**Data section:**
================
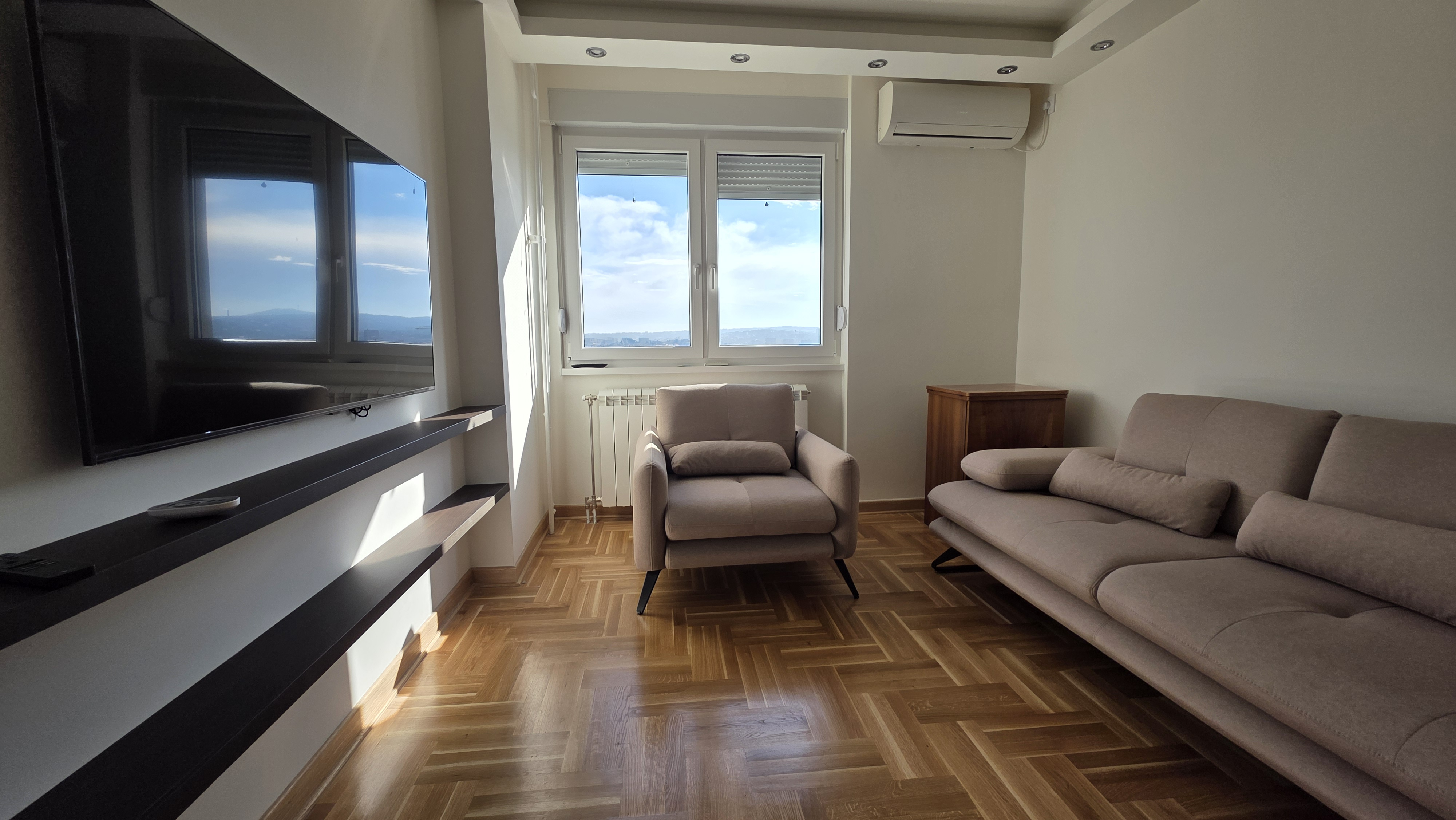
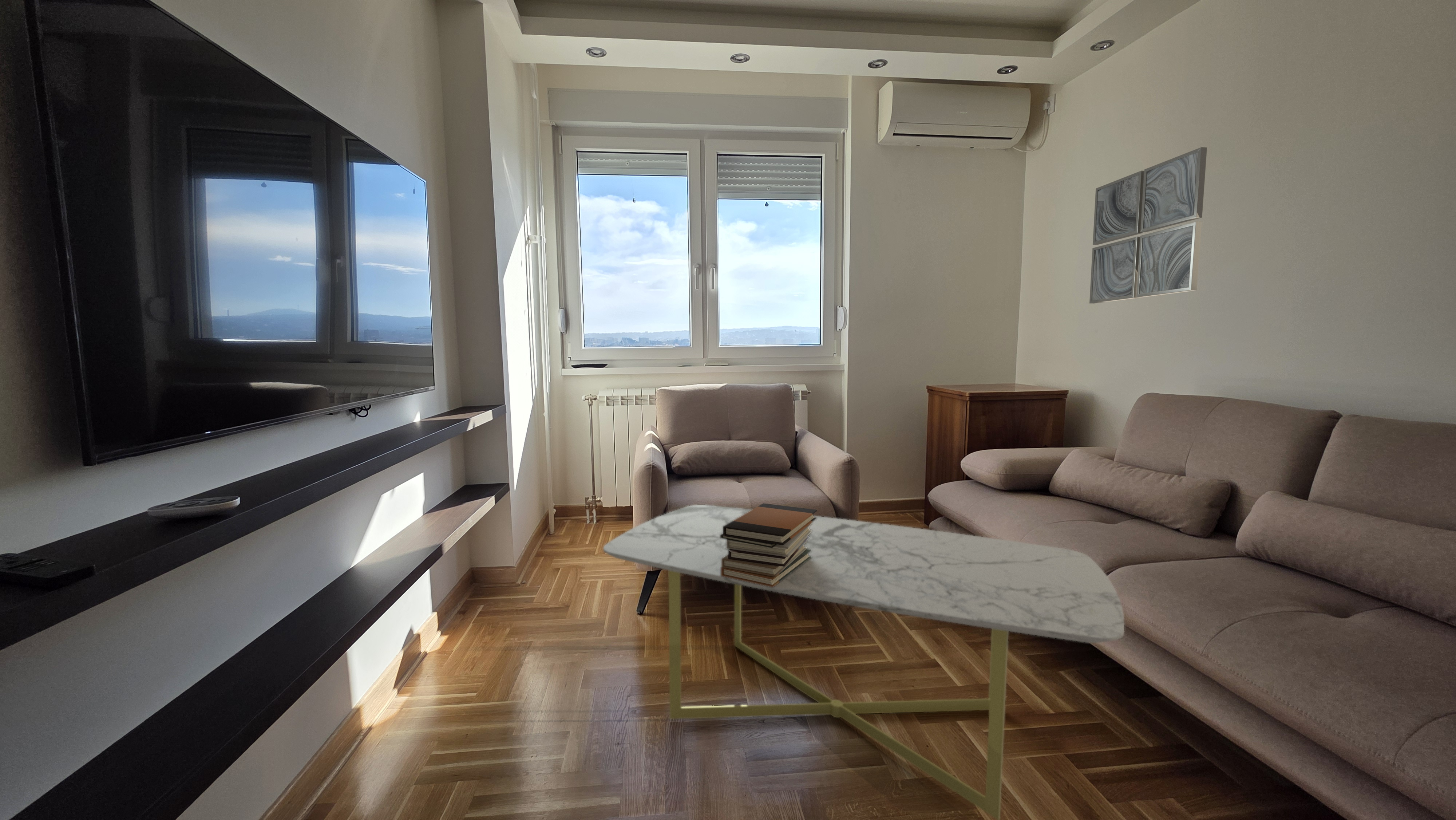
+ coffee table [603,504,1125,820]
+ book stack [720,503,817,587]
+ wall art [1089,147,1207,304]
================
**Goal of the exercise:** With the pictures omitted, give every line above again exactly.

**Reply:**
+ coffee table [603,504,1125,820]
+ book stack [720,503,817,587]
+ wall art [1089,147,1207,304]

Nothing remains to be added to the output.